Saturday, October 28, 2017

THE CHURCH: WHOSE HOUSE?

.
In the last several weeks the monks have been listening to a book being read at table during
supper, called City of Dreams: the 400 Year Epic History of Immigrant New York, by Tyler Anbinder. Besides recounting uplifting stories of people’s courage, determination and resiliency, it also tells the sad story of how each new immigrant group became the target of discrimination, distrust and hatred by the preceding group of immigrants who had been subjected to the same discrimination, distrust and hatred by immigrants who had preceded them. Whether you call it tribalism, herd instinct, or whatever, it is ugly, and runs counter to our highest traits and nobles aspirations as human beings.



I had this in mind as I read the first reading of today’s mass (the feast of the apostles Simon and Jude), a beautiful passage from Ephesians that follows Paul’s insistence that the church now includes not only Jews but also gentiles, so that all of us make up one single unified church.


19 So then you are no longer strangers and aliens, but you are fellow citizens with the saints, and are of God’s household, 20 having been built on the foundation of the apostles and prophets, Christ Jesus Himself being the corner stone, 21 in whom the whole building, being fitted together, is growing into a holy temple in the Lord, 22 in whom you also are being built together into a dwelling of God in the Spirit (Ephesians 2:19-22).


In these four verses, some form of the Greek root-word for house (oikos) appears six times, underlining the writer’s point that Jews and gentiles have now been fitted together into the one household of God, the Church. And Christ is the capstone of the whole structure.
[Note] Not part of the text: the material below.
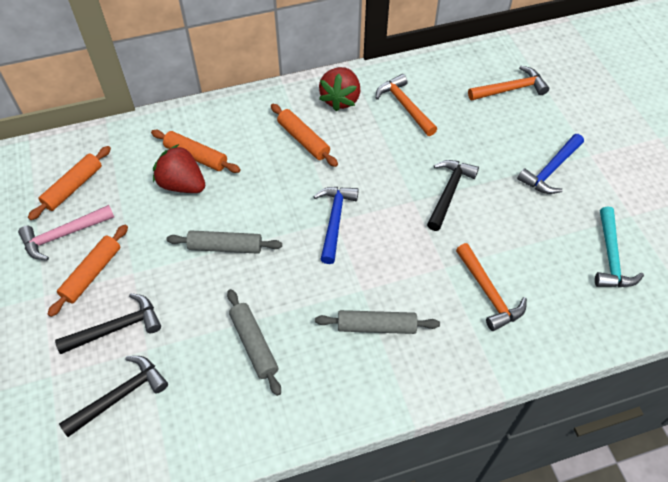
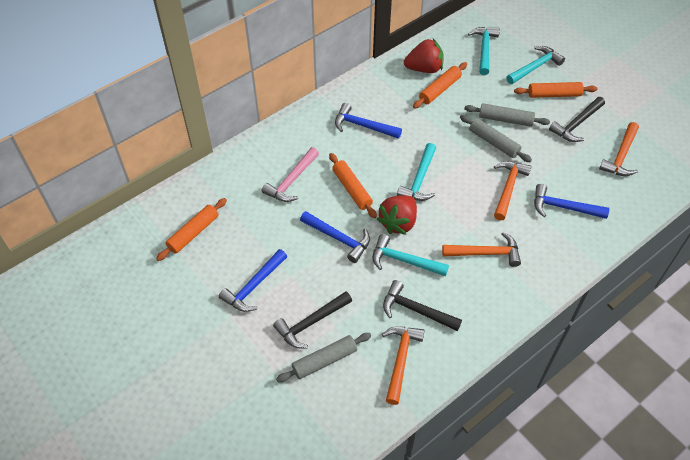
blue hammer: 2 -> 4
orange hammer: 3 -> 4
turquoise hammer: 1 -> 4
If you’re interested, here’s the passage with those six greek words in parentheses:


19 So then you are no longer strangers and aliens (paroikoi), but you are fellow citizens with the saints, and are of God’s household (oikeioi), 20 having been built (epoikodomethentes) on the foundation of the apostles and prophets, Christ Jesus Himself being the corner stone, 21 in whom the whole building (oikodome), being fitted together, is growing into a holy temple in the Lord, 22 in whom you also are being built together (sunoikodomeisthe) into a dwelling (katoikterion) of God in the Spirit.  


Think the writer is trying to make a point? Anyway, my favorite of these six words is oikeos, “household,” which conveys the idea of a group of people living together, including family and servants. To me it implies a sense of belonging, of a safe place where you have an identity, and are surrounded by people who care about you and value you. St. Paul speaks of the church as “the household of God,” made up of Jews and gentiles, saints and sinners, rich and poor, and people of various races, nations and languages. And this sounds like a worthy ideal for the Christian church to aspire to.


Yet, just as with immigrant New York, tribalism and xenophobia have always worked their way into the church, beginning in the time of Acts, when the Christians wondered what to do about the non-Jews who wanted to join their community.  


It seems to me that the latest version of this kind of exclusionary stance can be seen in the
passionate reaction by some Christians against Pope Francis’s questioning why we must exclude certain people from the Lord’s table, and publicly suggesting that we need to look at ways of welcoming more and more of God’s children to the household of God. There are people who believe that this attitude of the Pope's makes him the Antichrist because it threatens to dilute the purity and the holiness of the household of God.



In this passage from Ephesians, there’s mention of the foundation of the house (the apostles and prophets), and the cornerstone or keystone (Jesus), but nothing about walls. Hmmm.